İşte biz Cumhuriyete sahip çıkarken bu değerlere de sahip çıkıyoruz. Çocuklarımızın bu değerlere sahip, gelişmiş bir ülkede yaşaması için mücadele veriyoruz.

 

Bu değerler Cumhuriyet Halk Partisi’nin özüdür. Ne bizim özümüzden dönmemiz ne de bu ülkenin bu değerlerden uzaklaşması mümkün değildir.

 

Mustafa Kemal Atatürk Cumhuriyeti ilan ettikleri 29 Ekim 1923’den bir gün sonra İsmet İnönü’ye şöyle yazar:

 

ATATÜRK’ÜN İNÖNÜ'YE YAZDIĞI MEKTUBU DİKKATLE OKUMALIYIZ

 

“Sevgili Paşam!

 

Cumhuriyet'in ilk Başbakanı olarak seni düşünüyorum.

 

Dur, hiç itiraz etme. Niye seni seçtiğimi şimdi anlayacaksın.

 

Bizi yine büyük bir savaş bekliyor. Durumumuzun bir bölümünü Cephe Komutanı ve Lozan Baş Delegesi olarak elbette biliyorsun.

 

Büyük devletlerin bu sefil duruma bakarak, kısa zamanda pes edeceğimizi sandıklarını Lozan dönüşü sen bize anlattın.

 

Ben sana şimdi bildiğinden daha da acıklı olan genel durumu özetleyeceğim.

 

Bize geri, borçlu ve hastalıklı bir vatan miras kaldı.

 

Yoksul bir köylü devletiyiz.

 

Dört mevsim kullanılabilir karayollarımız yok denecek kadar az. 4.000 kilometre kadar demiryolu var. Bir metresi bile bizim değil. Üstelik yetersiz. Ülkenin Kuzeyini Güneyine, Batısını Doğusuna bağlamamız, vatanın bütünlüğünü sağlamamız şart.

 

Denizciliğimiz acınacak durumda.

 

Köylümüzü topraklandırmalı, ihtiyacı olana bir çift öküz ile bir saban vererek çiftçi yapmalıyız.

 

Doğudaki aşiret, bey, ağa, şeyh düzeni Cumhuriyetle de, insanlıkla da bağdaşmaz.

 

Bu durumu düzeltmeli, halkı kurtarmalıyız. Her yerde tefeciler halkı eziyor.

### Kaynak veriler
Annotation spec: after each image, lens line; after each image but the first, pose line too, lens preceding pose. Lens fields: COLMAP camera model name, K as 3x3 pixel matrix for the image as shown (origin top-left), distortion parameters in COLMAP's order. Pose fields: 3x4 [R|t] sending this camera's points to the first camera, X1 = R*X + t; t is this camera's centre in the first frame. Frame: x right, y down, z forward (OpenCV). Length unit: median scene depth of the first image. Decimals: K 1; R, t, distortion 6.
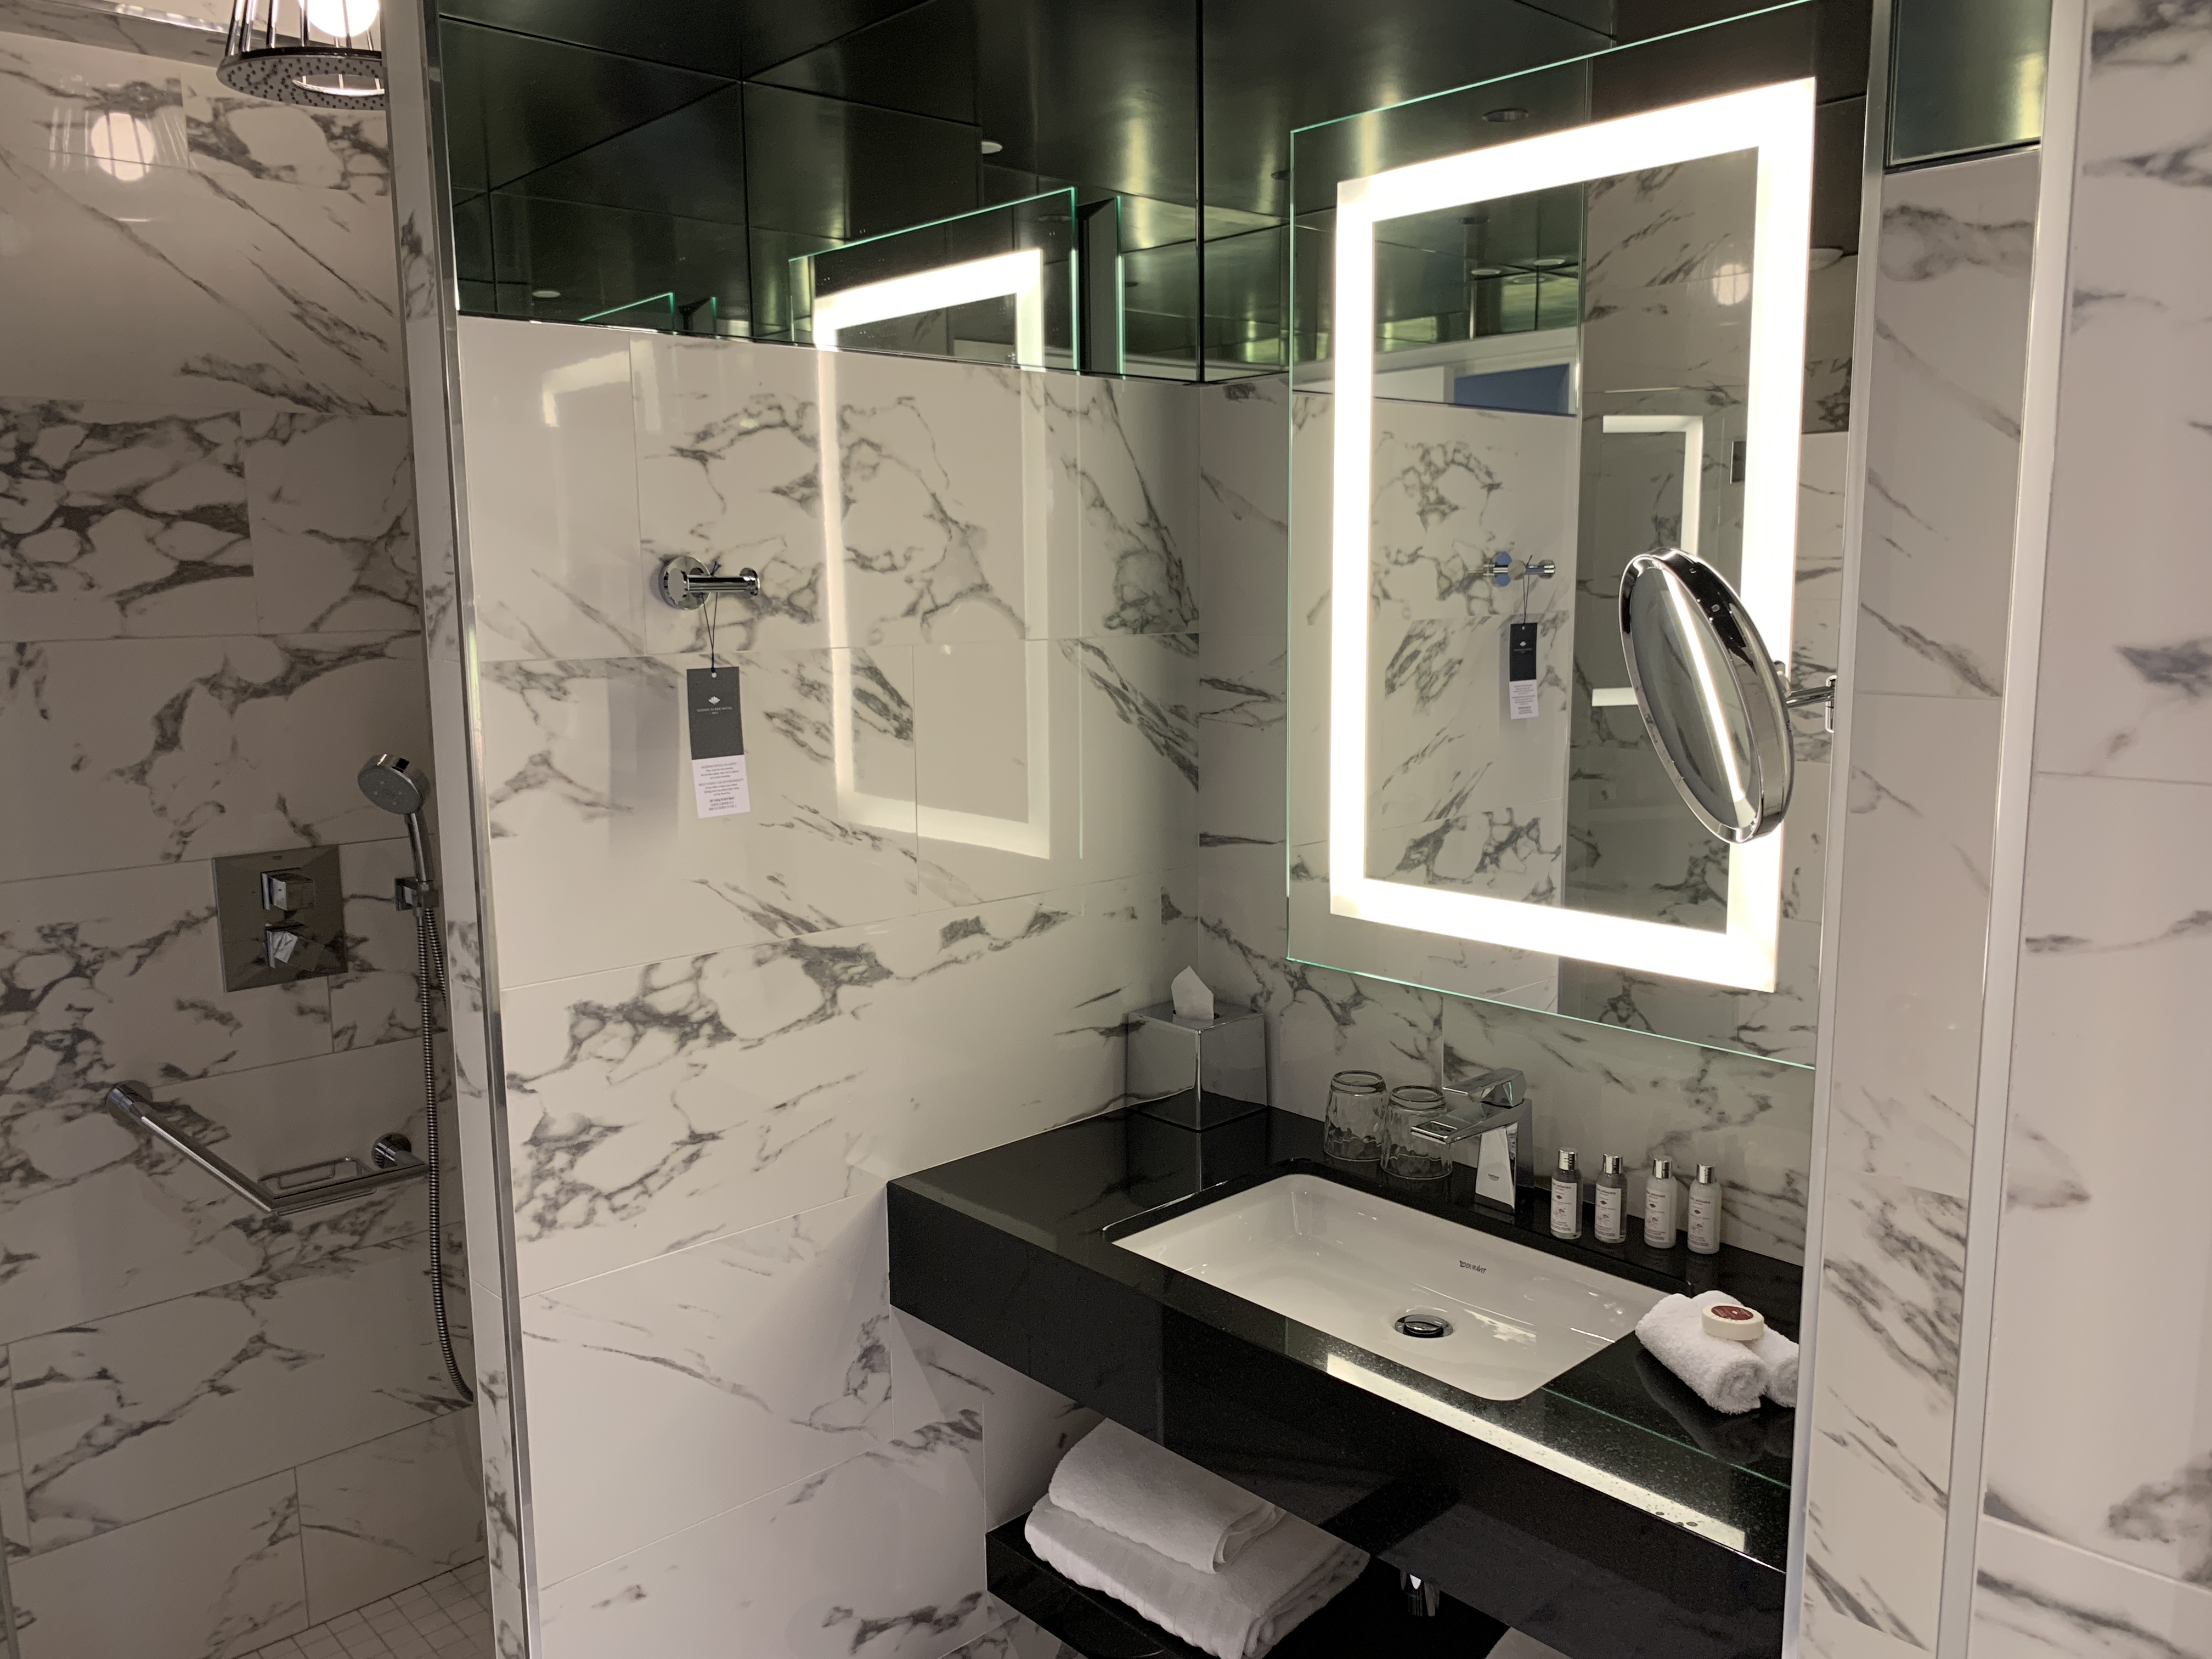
lens RADIAL K [[1704.0, 0, 1141.6], [0, 1704.0, 829.5], [0, 0, 1]] dist [0.110236, -0.153486]
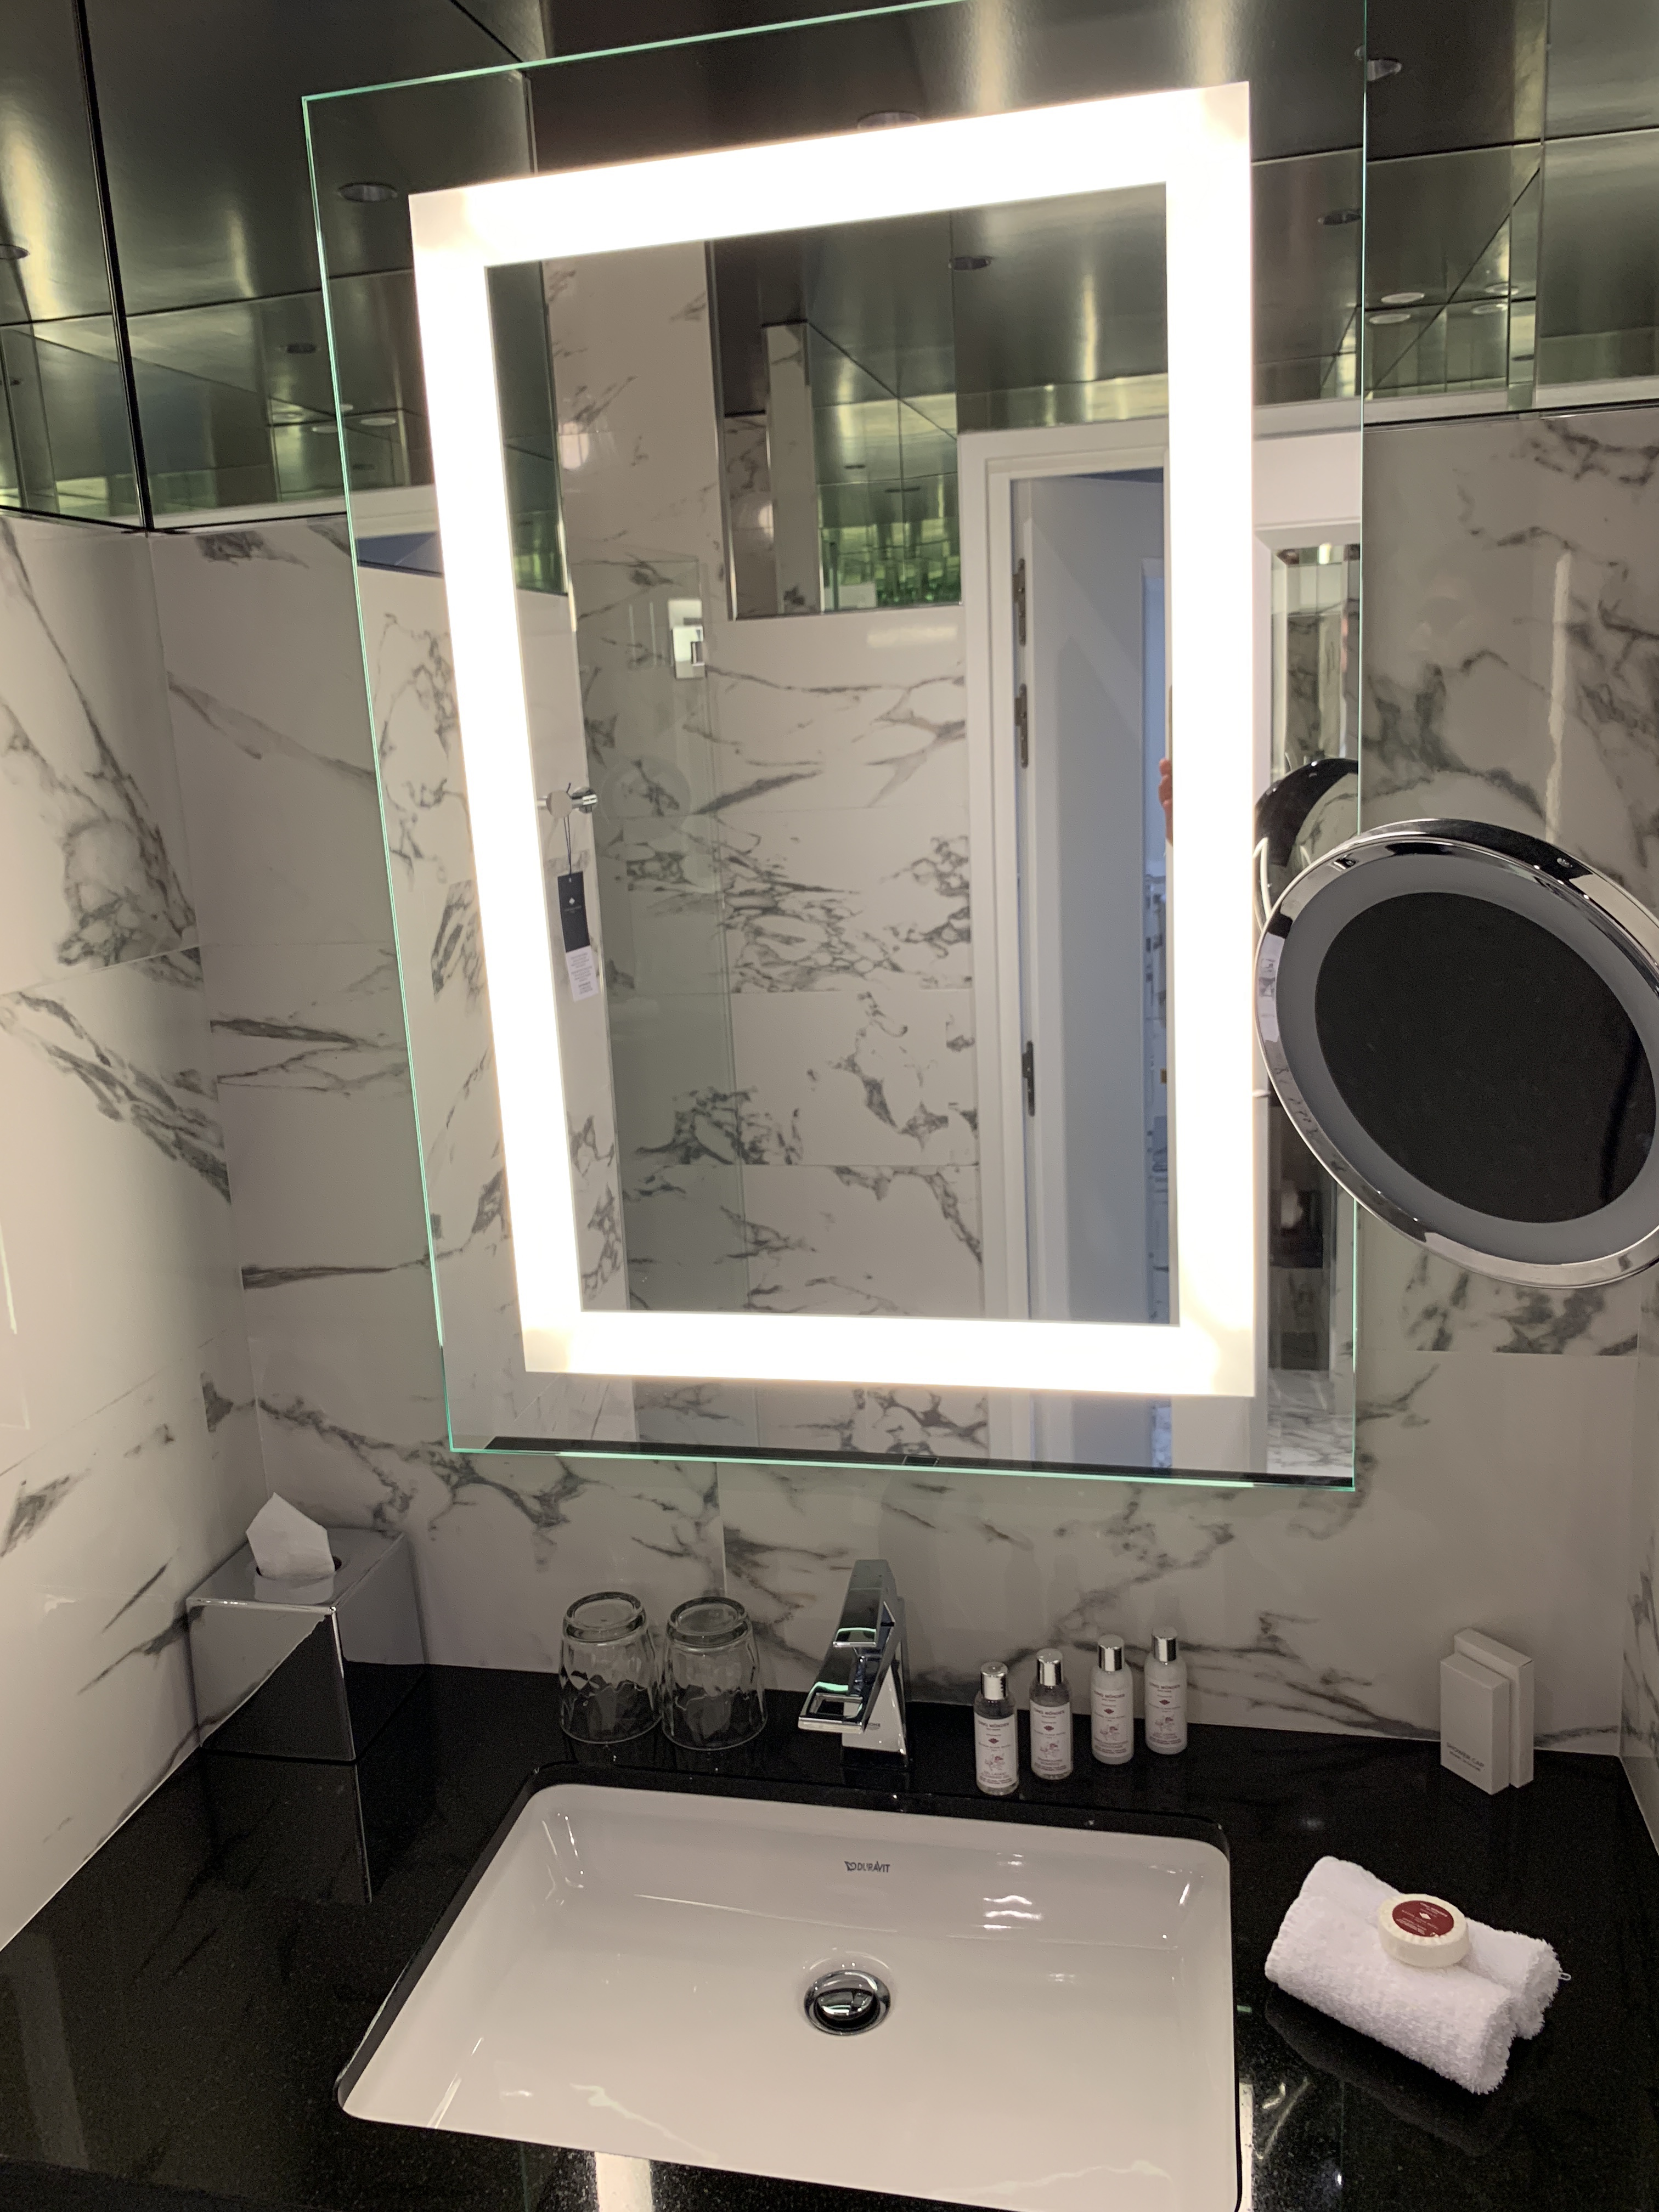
lens RADIAL K [[1764.3, 0, 929.1], [0, 1764.3, 1091.3], [0, 0, 1]] dist [0.112832, -0.257838]
pose [[0.831544, -0.143623, 0.536570, -0.101494], [0.125397, 0.989595, 0.070551, -0.079702], [-0.541119, 0.008618, 0.840902, 0.342659]]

### Görev 1
Cumhuriyet üzerine olan metnin "Köylümüzü topraklandırmalı, ihtiyacı" sözlerinden başlayıp "tefeciler halkı eziyor." sözleri de dahil olmak üzere o noktaya kadar süren bölümünü hiç değiştirmeden aktarın.
### Görev 2
Atatürk'ün İnönü'ye yazdığı mektubu aktaran metni kaldığı yerden sürdürün.
Buradaki satırların bu işle hiçbir ilgisi yoktur.

### Görevin cevabı 1
Köylümüzü topraklandırmalı, ihtiyacı olana bir çift öküz ile bir saban vererek çiftçi yapmalıyız.

 

Doğudaki aşiret, bey, ağa, şeyh düzeni Cumhuriyetle de, insanlıkla da bağdaşmaz.

 

Bu durumu düzeltmeli, halkı kurtarmalıyız. Her yerde tefeciler halkı eziyor.

### Görevin cevabı 2
 

Güya tarım ülkesiyiz ama ekmeklik unumuzun çoğunu dışarıdan getirtiyoruz.

 

Sığır vebası hayvancılığımızı öldürüyor.

 

Doktor sayımız 337, sağlık memuru 434, ebe sayısı 136.

 

Pek az şehirde eczane var. Salgın hastalıklar insanlarımızı kırıyor.

 

Üç milyon insanımız trahomlu.

 

Sıtma, tifüs, verem, frengi, tifo salgın halinde.

 

Bit ciddi sorun.

 

Nüfusumuzun yarısı hasta… Bebek ölüm oranı % 60'ı geçiyor. Nüfusun %80'i kırsal bölgede yaşıyor.

 

Telefon, motor, makine yok.

 

Sanayi ürünlerini dışarıdan alıyoruz. Kiremiti bile ithal ediyoruz.

 

Elektrik yalnız İstanbul ve İzmir'in bazı semtlerinde var.

 

Düşmanın yaktığı köy sayısı 830. Yanan bina sayısı 114.408. Ülkeyi neredeyse yeniden kurmamız gerekiyor.

 

Yunanistan'dan gelen göçmen sayısı 400 bini geçecek.

 

İktisadi hayatımız da, eğitim durumumuz da içler acısı. İktisatçımız çok az.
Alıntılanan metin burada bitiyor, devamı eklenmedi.